Monique Marnette, directrice de production chez Man's Films, avait déjà réalisé un petit court métrage Ashes to Ashes, un plan séquence de trois minutes, dans des bureaux totalement désertés où ne survivaient plus que des machines, téléphones, imprimantes, photocopieuses, personnages de Sims abandonnés dans leur jeux vidéos, condamnés à refaire toujours les mêmes gestes et répéter les mêmes borborygmes. Jusqu'à ce que la caméra se penche à l'extérieur, de l'autre côté des murs. On vous tait la chute... Dans son noir et blanc presque surexposé, ce tout petit film construisait une ambiance étrange de fin du monde et posait, sur le monde du travail, un regard vif, acéré et non dénué d'humour. Avec Out of Frame, son second court métrage, Monique Marnette explore à nouveau l'univers d'un travailleur, sur le mode de l'inquiétante étrangeté encore et toujours avec une jolie pointe d'humour, celle qui sauve la dignité dans le désespoir.  

Out of Frame de Monique MarnetteMichel est gardien de musée. Sa vie se déroule selon des lignes toutes tracées que la caméra de Monique Marnette construit en angle droit. Fluide en travelling, suspendue derrière son personnage ou installée selon des cadrages fixes qui jouent à redéployer les lignes et les cadres dans des mises en abyme sans fin, la caméra dévoile un univers gris, froid, à peine transpercé par un instant fugace de rayons de soleil, un univers qui laisse hors cadre les toiles du musée pour suivre Michel dans son quotidien terne et morne. Dans la répétition chaque jour des mêmes scènes, des mêmes gestes, Michel évolue comme un robot. Silencieux, lent, presque inexpressif, il ne montre que devoir, ennui résolu, tristesse dans la vacuité d'une vie solitaire, déroulée comme du papier à musique.
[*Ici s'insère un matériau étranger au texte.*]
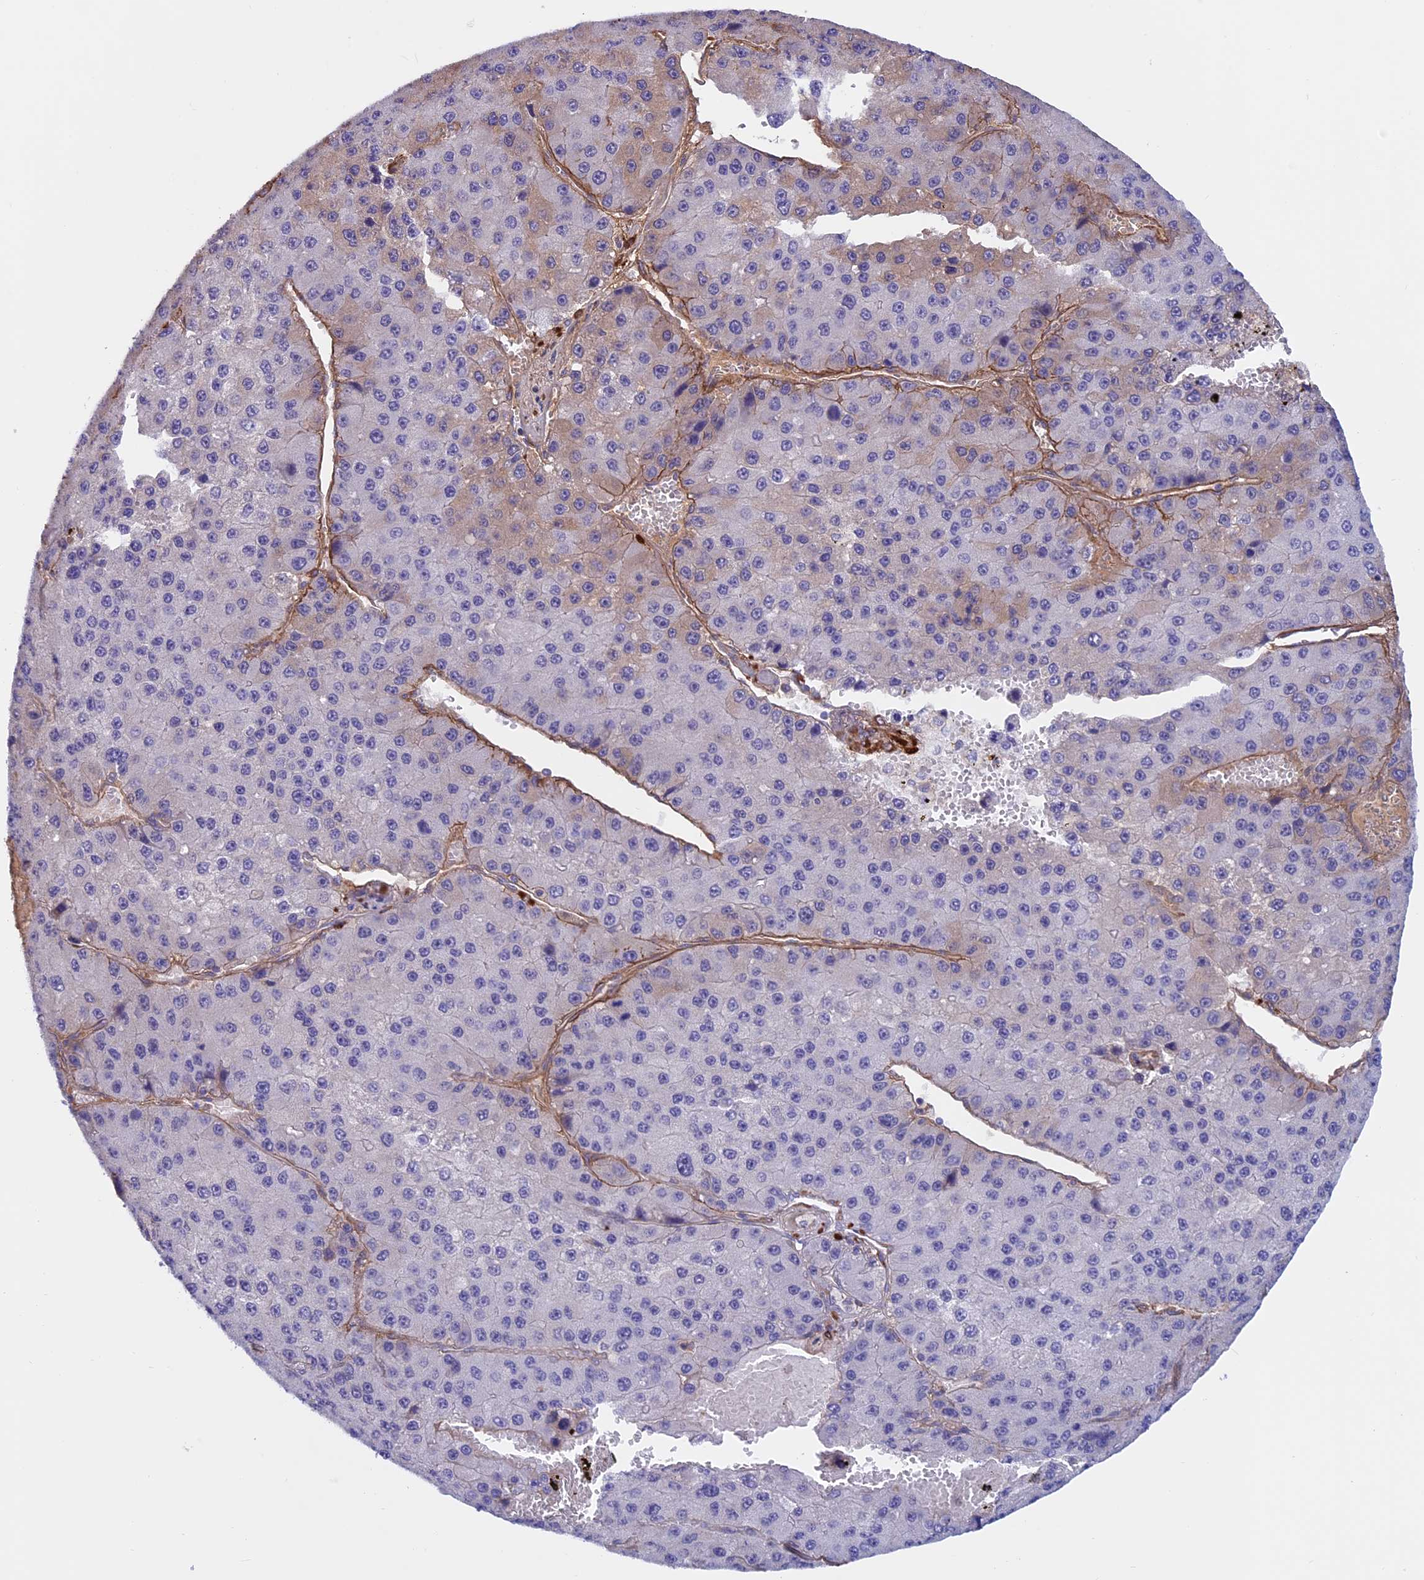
{"staining": {"intensity": "negative", "quantity": "none", "location": "none"}, "tissue": "liver cancer", "cell_type": "Tumor cells", "image_type": "cancer", "snomed": [{"axis": "morphology", "description": "Carcinoma, Hepatocellular, NOS"}, {"axis": "topography", "description": "Liver"}], "caption": "Human liver hepatocellular carcinoma stained for a protein using IHC demonstrates no staining in tumor cells.", "gene": "COL4A3", "patient": {"sex": "female", "age": 73}}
Epuré, très maîtrisé, Out of Frame fait planer une atmosphère mélancolique (qui doit beaucoup à la douceur grave et mutique de son comédien principal, Georges Siatidis) sur cette vie décharnée que quelques sons, la répétition, deux trois indices viennent troubler d'une inquiétante étrangeté. Gardien de musée, donc, Michel est celui qui est assis au milieu des toiles, celui que le regard survole, qu'on ne voit pas, le vivant plus mort que les toiles inanimées qu'il doit surveiller. Jusqu'à ce que, par un retournement digne des photographies les plus célèbres de Duane Michals, Michel, qui était hors cadre, se retrouve plein cadre, avalé en quelque sorte par sa propre vie, si confondu avec son travail qu'il s'y est figé jusqu'à l'extrême. Mais ce passage de l'invisible au visible passe par une certaine mort, celle à laquelle l'image condamne irrémédiablement, puisqu'elle fixe à jamais le temps vivant dans l'instant arrêté de la prise. Et la boucle est bouclée : agoniser de n'être pas vu vaut autant que mourir d'être vu. Réflexion sur le cinéma et l'image, Out of Frame, avec beaucoup d'habileté, une certaine tendresse et une pointe d'humour, interroge la vacuité de notre monde contemporain qui privilégie à un hors champ bien vivant, mais qui agonise de rester dans l'ombre, un plein cadre bien visible qui épingle à jamais.